We now approach the question as to whether or not Owsley County can be required by Section 159 of the Constitution to levy a sufficient tax to service the debt, even though the rate exceeds the 50c on each $100 of the assessed valuation as mentioned in Section 157. This would lead us directly to a consideration of those two sections of the Constitution. We think it unnecessary to burden this opinion with further discussions of those sections since we have an elaborate and exhaustive treatment of them in the Clay County case. We yet think that the construction therein is neither strained nor artificial. The two sections should not be considered as irreconcilably pitted against each other. A meaning should be given to each in its relation to the other. We think the facts and the pleadings in the instant case are so nearly identical to those in the Clay County case as to require an application of the same rule. The court below, under the authority of the Clay County case, should have required the Owsley County Fiscal Court to levy the tax, even though in excess of 50c on each $100 of the assessed valuation, and create a sinking fund for the retirement of its debt within forty years. However, we desire again to reiterate our position as taken in the Clay County case, and call attention to the fact that "The public generally is now on notice that this court will henceforth adopt a sound and healthy construction of our Constitution, and credit extended to taxing districts in disregard of our Constitution and the comments herein, and in Payne v.
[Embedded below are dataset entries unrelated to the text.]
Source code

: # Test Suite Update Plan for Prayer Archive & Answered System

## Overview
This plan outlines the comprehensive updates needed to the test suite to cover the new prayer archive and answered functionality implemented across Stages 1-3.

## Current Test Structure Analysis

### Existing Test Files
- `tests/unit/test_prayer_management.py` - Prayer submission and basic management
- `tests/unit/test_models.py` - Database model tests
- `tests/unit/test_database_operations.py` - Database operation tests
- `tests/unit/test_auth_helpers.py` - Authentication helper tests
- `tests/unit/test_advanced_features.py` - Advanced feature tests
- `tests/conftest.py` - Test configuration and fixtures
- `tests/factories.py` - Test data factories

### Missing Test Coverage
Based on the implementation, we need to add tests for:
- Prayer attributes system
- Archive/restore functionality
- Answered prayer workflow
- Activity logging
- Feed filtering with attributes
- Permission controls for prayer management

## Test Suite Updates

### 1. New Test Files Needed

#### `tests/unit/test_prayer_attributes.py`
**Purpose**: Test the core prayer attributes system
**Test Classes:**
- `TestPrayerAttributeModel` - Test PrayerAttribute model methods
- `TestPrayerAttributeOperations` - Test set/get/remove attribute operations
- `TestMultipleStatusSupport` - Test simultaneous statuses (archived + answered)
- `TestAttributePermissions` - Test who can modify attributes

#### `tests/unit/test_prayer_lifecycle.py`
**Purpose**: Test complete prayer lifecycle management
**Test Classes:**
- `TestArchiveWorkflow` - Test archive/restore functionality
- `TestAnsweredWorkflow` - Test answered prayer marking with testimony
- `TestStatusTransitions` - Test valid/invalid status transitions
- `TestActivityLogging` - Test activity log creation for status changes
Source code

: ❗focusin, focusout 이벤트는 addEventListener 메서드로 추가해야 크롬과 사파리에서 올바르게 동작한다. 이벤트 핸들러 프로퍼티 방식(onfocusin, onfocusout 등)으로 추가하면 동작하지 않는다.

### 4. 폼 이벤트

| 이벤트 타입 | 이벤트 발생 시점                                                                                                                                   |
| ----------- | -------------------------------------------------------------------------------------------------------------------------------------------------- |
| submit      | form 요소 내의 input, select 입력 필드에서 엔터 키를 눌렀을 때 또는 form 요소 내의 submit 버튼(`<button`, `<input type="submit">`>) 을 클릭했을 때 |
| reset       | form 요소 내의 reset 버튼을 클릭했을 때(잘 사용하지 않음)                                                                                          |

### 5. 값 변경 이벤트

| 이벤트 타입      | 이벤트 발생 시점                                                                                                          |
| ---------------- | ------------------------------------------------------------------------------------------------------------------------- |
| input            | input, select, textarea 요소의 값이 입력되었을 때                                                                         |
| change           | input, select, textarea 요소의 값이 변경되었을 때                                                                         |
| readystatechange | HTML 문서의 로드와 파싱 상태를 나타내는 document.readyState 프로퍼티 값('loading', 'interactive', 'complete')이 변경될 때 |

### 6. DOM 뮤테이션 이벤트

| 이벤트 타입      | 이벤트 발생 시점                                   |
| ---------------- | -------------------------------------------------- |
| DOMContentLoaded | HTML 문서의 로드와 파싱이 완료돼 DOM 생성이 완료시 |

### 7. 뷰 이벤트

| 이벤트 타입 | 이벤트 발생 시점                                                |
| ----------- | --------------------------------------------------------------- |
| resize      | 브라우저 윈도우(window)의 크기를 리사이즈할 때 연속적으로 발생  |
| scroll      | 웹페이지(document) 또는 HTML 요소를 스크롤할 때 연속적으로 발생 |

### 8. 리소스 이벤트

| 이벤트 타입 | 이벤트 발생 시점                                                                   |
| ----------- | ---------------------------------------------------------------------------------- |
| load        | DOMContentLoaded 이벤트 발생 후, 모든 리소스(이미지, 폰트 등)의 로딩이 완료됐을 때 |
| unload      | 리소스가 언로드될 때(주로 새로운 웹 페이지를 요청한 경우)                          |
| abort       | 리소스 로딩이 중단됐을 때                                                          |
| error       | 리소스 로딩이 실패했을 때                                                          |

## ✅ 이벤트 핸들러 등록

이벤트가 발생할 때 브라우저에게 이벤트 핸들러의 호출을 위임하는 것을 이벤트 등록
City of Covington ( 276 Ky. 380, 123 S.W.2d 1045, 122 A.L.R. 321], will be at the creditor's risk." In order to avoid further entanglement in apparent contradictions and to be certain that our position, as to the questions involved herein, will not be left in such a nebulous state as to create immeasureable confusion and uncertainty, we insist there will be no judicial relaxation. This opinion, together with the Clay County case, must not in any way serve as a soporific to encourage lethargy and indifference or lead to a conclusion that some chimerical plan to side-step the specific constitutional provisions will be countenanced.
This conclusion obviates a discussion of the question of champerty and maintenance raised by the intervening petitioners on their cross-appeal.
The judgment is reversed with directions to enter judgment consistent herewith.
For the reasons stated in the dissenting opinion in the Clay County case, Judges Helm and Stewart dissent herein.